Exclusive Twenty practices in Walsall are planning to merge to form a 100,000-patient super practice in an effort to shore up finances.

Pulse understands that over one third of NHS Walsall CCG’s 59 practices have expressed an interest in forming a super practice that could see all the practices joining one contract.

GP leaders in the area have said that while the contractual framework around the super practice is still being finalised, it would likely take on a similar model as Modality – a super practice that covers 25 practices with 150,000 patients in Hull, Birmingham, Sandwell and Walsall all under one contract.

Dr Uzma Ahmad, medical secretary at Walsall LMC, described the plans as ‘a good initiative if taken locally’ although the merger is still ‘in the initial stage of doing their due diligence about the accounts part of it’.

She said some of the practices that are looking to join the super practice are small, ‘atypical’ practices and are ‘finding it difficult to be viable’.

Dr Ahmad added that other practices are facing recruitment issues as partners plan to retire soon.

She told Pulse: ‘It’s a high deprivation area and we do know that the Carr-Hill formula – it’s not really reflected into the global sum, so there are practices with high need and they actually don’t get what they deserve because of how it’s calculated.’

She added that by working at scale, the practices will ‘get some advantages in working on a scale where they can get some support financially’.

NHS England has previously said it would review the Carr-Hill formula after agreeing with the GPC that some practices’ situation was not adequately captured by the formula but added that any updates would not come until April 2018.

Dr Ahmad said she has worked with NHS Walsall CCG in identifying the top ‘atypical’ practices in the area but said she didn’t know how many of those practices would be joining the super practice.

A spokesperson for NHS Walsall CCG said they are ‘aware of a proposal’ to form a super practice.

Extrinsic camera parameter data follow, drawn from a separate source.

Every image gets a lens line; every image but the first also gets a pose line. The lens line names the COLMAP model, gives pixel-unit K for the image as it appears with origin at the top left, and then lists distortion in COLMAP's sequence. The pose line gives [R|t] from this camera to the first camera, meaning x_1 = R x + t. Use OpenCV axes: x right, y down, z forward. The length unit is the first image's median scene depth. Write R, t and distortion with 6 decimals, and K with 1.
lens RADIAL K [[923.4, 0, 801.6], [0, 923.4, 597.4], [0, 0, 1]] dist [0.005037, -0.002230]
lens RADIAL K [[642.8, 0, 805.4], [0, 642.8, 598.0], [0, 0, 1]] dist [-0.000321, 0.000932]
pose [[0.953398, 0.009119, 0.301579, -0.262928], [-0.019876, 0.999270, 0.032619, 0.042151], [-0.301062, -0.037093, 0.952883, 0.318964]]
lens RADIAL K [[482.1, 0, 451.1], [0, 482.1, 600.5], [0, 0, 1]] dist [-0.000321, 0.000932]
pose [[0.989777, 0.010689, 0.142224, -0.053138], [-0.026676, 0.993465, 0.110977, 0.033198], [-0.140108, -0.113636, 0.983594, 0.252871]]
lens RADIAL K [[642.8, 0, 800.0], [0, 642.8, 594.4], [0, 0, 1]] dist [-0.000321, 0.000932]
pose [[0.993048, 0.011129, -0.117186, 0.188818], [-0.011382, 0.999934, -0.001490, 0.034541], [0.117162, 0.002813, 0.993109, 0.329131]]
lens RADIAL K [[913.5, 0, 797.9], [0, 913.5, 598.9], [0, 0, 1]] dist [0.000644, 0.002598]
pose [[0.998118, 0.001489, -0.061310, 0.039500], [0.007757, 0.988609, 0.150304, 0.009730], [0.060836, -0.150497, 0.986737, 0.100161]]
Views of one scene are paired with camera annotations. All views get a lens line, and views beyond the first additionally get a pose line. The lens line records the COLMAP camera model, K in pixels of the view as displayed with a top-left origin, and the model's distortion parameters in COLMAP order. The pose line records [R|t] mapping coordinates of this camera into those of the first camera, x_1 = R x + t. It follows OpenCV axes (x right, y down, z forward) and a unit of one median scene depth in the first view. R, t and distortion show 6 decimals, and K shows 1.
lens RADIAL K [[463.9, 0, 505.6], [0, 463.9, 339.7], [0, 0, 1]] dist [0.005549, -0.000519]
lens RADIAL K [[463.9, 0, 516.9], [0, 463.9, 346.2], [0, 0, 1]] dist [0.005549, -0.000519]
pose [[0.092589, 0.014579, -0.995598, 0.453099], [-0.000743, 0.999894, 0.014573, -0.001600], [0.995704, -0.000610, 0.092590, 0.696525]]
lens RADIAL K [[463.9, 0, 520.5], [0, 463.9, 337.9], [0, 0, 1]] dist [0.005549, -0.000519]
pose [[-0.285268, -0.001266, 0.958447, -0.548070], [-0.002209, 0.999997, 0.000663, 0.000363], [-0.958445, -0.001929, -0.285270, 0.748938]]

But she said: ‘The CCG understands that discussions are at a very early stage and are therefore unable to speculate on the number of practices that may join or the practice population served.’  

The rise of the super-practice

Pulse has been charting the rise of the superpractice, revealing this year that a super-practice in Birmingham is expanding to cover a population of up to 370,000 patients, making it the largest GP partnership in England.

It follows a number of other superpractices, including Modality, which recently expanded into Hull with the addition of four GP practices in the city.

The GPC said in its vision for the future that super-practices could be one of the few ways of ensuring the ‘core principles’ of general practice are retained.

Meanwhile David Mowat, the former health minister responsible for general practice, said that the current 7,500 GP practices in England may reduce to just 1,500 ‘hubs’ in future.

Lakeside Healthcare in the East Midlands has said it is making visits to China and India to attract young medical students to come and train as GPs in their super practice, in a bid to increase its list size to 300,000 patients.